What my first five Steam purchases say about me

There’s a meme currently going around Bluesky where people are posting their first purchases on Steam. Taking a look presents a neat time capsule, offering a glimpse of who we used to be. It also gives us a chance to compare our gaming habits now with what they were 10 or more years ago — that is, if you’re one of the Olds that’s been around that long. On a lark, I looked at mine and got the thrill of being able to place a date on when exactly my current life began.

Sometimes, examining your earliest Steam purchases presents as many questions as answers. My very first Steam purchases were made on December 25th, 2010, and were all over the place in genre: Amnesia: The Dark Descent, the Left 4 Dead bundle, and Team Fortress 2. I played and enjoyed many hours of both Left 4 Dead and Amnesia, but to this very day, I have never stepped foot inside a TF2 lobby.

TF2 was not my kind of game. Hero shooters wouldn’t be a Thing for me until Overwatch blew down the doors of my anti-multiplayer shooter bunker and even then, it’s only Overwatch. Not to mention that the stories of TF2 voice chat toxicity were the stuff of 4chan legend. My Black, female ass in a voice chat multiplayer lobby in 2010? Absolutely not!

This list has kickstarted memories that I haven’t reached for in decades, but I don’t think I’ll ever understand why I bought TF2.

screenshot from Steam highlighting Ash Parrish’s first five Steam purchases featuring a list of games in descending order: Dungeon Defenders, Dragon Age: Origins, Rift, DC Universe Online, Left 4 Dead bundle, Amnesia: The Dark Descent, Team Fortress 2

My first five Steam games. Little did I know that one of these initial purchases would literally change my life.
Image: Ash Parrish / The Verge, Steam

My next set of purchases came a few months later in January and February 2011: DC Universe Online and Rift. Why I bought these MMOs makes far more sense to me than my forever mysterious purchase of TF2. Before getting my Steam account, the only computer games I had ever played were MMOs and the Rise of Rome expansion from Age of Empires II. (If you want to know how the Roman Empire became my Roman Empire, look no further.)

I was a big World of Warcraft player, but by that time, I had grown bored with it. 2011 would have been right between the Cataclysm and Mists of Pandaria expansions, neither of which I particularly liked. I didn’t really jive with DC Universe Online either, but I played it because, of all things, a boy. My boyfriend at the time was super into the MMO, in which you cosplay as heroes who take over when Wonder Woman and Batman are indisposed. Both my subscription and the relationship lasted longer than they should have.

I remember the buzz surrounding Rift, a new-at-the-time MMO that was supposed to be the “WoW killer” — unaware that such claims had been made about many other MMOs at the time. I remember very little about Rift, which is probably why my WoW subscription is more than 20 years old at this point.

Screenshot from Mass Effect featuring a brown female with dark hair and dark lipstick

Do you know what one does after finishing their first BioWare game? Play more BioWare games, of course.

Dataset section:

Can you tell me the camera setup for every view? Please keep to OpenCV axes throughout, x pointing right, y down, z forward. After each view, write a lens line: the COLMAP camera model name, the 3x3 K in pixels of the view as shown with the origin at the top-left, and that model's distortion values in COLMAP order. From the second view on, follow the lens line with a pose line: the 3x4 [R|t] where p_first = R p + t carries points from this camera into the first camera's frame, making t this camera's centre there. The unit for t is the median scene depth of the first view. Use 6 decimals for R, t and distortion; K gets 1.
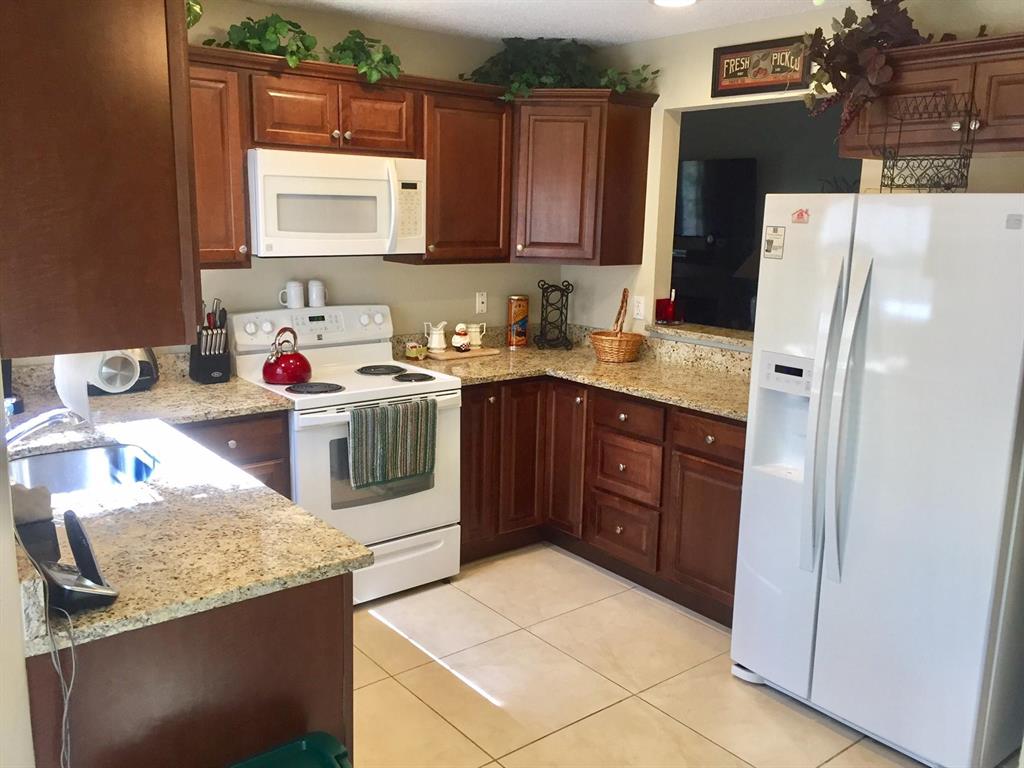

Instructions to follow: Decide whether each statement below agrees with the text on first Steam purchases. Answer yes or no for each, quoting the deciding words of the text. (a) The writer's first Steam purchases were made on December 25th, 2010. (b) The writer has spent many hours playing Team Fortress 2. (c) The writer bought DC Universe Online and Rift in January and February 2011.

Task solution:
(a) Yes: "My very first Steam purchases were made on December 25th, 2010"
(b) No: "to this very day, I have never stepped foot inside a TF2 lobby"
(c) Yes: "My next set of purchases came a few months later in January and February 2011: DC Universe Online and Rift."